The English Bible

The story of how we got the English language Bible is, for the most part, the story of the Protestant Reformation which began in the late 14th Century AD with John Wycliffe. The Protestant Reformation was about one thing: getting the Word of God back into the hands of the masses in their own native language, so that the message of salvation in Christ, by scripture alone, would be proclaimed again.
first hand-written English language Bible manuscripts were produced in the 1380's AD by John Wycliffe, an Oxford professor, scholar, and theologian. With the help of his followers, called the Lollards, and his assistant Purvey, and many other faithful scribes, Wycliffe produced dozens of English language manuscript copies of the scriptures. They were translated out of the Latin Vulgate, which was the only source text available to Wycliffe.
In the 1450’s the invention of the movable-type printing press by
Johann Gutenberg meant that Bibles and books could finally be produced in large quantities in a short period of time. It wasn’t until 1525 that William Tyndale (1494-1536) translated the Bible from Hebrew into English. Today his translations constitute nine-tenths of the Authorized King James Version of 1611 and largely that of the English Revised Version of 1885. For his efforts Tyndale was tried for heresy and treason in a ridiculously unfair trial, and convicted. He was then strangled and burnt at the stake in the prison yard, Oct. 6, 1536.

######

> **WORK REQUEST**
Copy everything from "The English Bible" down to "available to Wycliffe." in the text on the English Bible, swapping "Wycliffe" for "Wyclif" each time it appears.

######

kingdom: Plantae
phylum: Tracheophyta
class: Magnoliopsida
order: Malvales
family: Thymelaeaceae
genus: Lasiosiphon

######

> **EXERCISE SOLUTION**
The English Bible

The story of how we got the English language Bible is, for the most part, the story of the Protestant Reformation which began in the late 14th Century AD with John Wyclif. The Protestant Reformation was about one thing: getting the Word of God back into the hands of the masses in their own native language, so that the message of salvation in Christ, by scripture alone, would be proclaimed again.
first hand-written English language Bible manuscripts were produced in the 1380's AD by John Wyclif, an Oxford professor, scholar, and theologian. With the help of his followers, called the Lollards, and his assistant Purvey, and many other faithful scribes, Wyclif produced dozens of English language manuscript copies of the scriptures. They were translated out of the Latin Vulgate, which was the only source text available to Wyclif.